Re: Recovery Media on Loan only ?

Posted: Fri Feb 26, 2010 12:48 am
by loyukfai
I think it's too good to be true, if you intend to stay within the licence terms.

The cheapest upgrade option to Windows 7, sans educational or institutional discounts, is probably the Home Upgrade pack which asks for about $150 for a 3-user upgrade license, which only available in certain markets and while stock lasts.

Cheers.

Re: Recovery Media on Loan only ?

Posted: Fri Feb 26, 2010 10:48 am
by loyukfai
BTW, if I recall and understood correctly, there was a mistake by Lenovo (HK-only? Not sure...), that there was a loophole in the Windows 7 upgrade kit ordering system, and they shipped some kits (with legit CoA) without proper checks. Could it be related to the dubious website you mentioned above...?

Re: Recovery Media on Loan only ?

Posted: Thu Mar 04, 2010 12:51 pm
by hellosailor
Bill-
"A "legal and valid licence" only exists if you have a CoA for the exact same version of the operating system on your ThinkPad. "
No argument there, but the MS Fulfillment Dept, which sells repalcement media for folks who have lost it, will point out that even if you have an OEM or Branded-OEM installation of Vista, the retail media will work AND they will activate and validate with your OEM COA.
Apparently this is legal (at least with the US licenses, other geogrpahies do vary) and the only real issue os that of course it will be a retail install without the Lenono drivers and applets.
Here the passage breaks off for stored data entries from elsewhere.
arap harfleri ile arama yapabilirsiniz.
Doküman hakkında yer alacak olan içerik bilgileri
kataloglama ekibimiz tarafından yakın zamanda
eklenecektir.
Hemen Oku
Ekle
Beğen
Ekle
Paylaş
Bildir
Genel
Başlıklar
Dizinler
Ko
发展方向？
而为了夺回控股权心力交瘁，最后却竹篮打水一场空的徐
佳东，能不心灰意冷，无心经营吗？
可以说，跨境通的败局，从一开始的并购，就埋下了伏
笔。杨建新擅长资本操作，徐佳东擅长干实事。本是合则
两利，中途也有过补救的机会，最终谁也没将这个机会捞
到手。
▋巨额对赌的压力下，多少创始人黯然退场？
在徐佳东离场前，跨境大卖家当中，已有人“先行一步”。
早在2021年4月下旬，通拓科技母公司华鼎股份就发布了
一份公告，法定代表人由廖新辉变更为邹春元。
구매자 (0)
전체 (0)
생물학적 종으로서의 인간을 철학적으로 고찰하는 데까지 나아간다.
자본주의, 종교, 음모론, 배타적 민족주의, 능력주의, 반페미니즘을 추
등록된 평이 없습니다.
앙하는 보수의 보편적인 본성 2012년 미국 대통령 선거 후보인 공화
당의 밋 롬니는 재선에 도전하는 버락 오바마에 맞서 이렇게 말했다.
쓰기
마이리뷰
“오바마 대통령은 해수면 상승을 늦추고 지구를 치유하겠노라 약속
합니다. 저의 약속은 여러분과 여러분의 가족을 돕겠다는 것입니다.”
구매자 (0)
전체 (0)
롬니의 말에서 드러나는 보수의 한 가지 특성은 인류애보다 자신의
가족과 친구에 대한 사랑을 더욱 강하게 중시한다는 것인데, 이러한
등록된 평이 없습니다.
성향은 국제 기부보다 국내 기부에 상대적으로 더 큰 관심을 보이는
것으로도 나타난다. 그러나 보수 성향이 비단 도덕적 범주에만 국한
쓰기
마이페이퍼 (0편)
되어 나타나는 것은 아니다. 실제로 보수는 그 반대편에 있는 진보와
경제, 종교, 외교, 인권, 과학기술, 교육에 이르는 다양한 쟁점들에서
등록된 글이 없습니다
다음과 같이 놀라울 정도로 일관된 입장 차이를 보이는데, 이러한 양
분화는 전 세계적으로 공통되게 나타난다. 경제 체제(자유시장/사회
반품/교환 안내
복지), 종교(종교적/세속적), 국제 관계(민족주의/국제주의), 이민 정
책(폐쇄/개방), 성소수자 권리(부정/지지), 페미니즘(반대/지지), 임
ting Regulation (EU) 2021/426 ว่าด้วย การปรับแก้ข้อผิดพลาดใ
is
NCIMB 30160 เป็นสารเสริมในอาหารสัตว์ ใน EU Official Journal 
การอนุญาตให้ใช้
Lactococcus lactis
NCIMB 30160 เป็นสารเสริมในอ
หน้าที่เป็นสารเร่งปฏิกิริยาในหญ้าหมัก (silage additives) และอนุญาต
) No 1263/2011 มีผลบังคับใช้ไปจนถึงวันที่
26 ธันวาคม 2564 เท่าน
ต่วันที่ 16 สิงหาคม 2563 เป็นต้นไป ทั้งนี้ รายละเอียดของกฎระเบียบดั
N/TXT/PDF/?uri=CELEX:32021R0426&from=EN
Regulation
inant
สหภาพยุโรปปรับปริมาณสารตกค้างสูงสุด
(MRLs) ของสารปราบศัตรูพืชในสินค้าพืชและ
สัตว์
I'd copy the discs and store the copies away--after installing from them, to make sure the copies work--just in case there's another failure downline. And of course, the recovery discs that are made by the cleverly hidden option in Vista itself should be sufficient for future use...hahaha.

Microsoft still hasn't learned what Lotus learned with Lotus123 v.1.0: If you protect the media aggressively enough, you'll just piss off the users who are having legitimate problems, and once you've done that, they tend to support the black side. There are better ways to breed loyalty and make profits.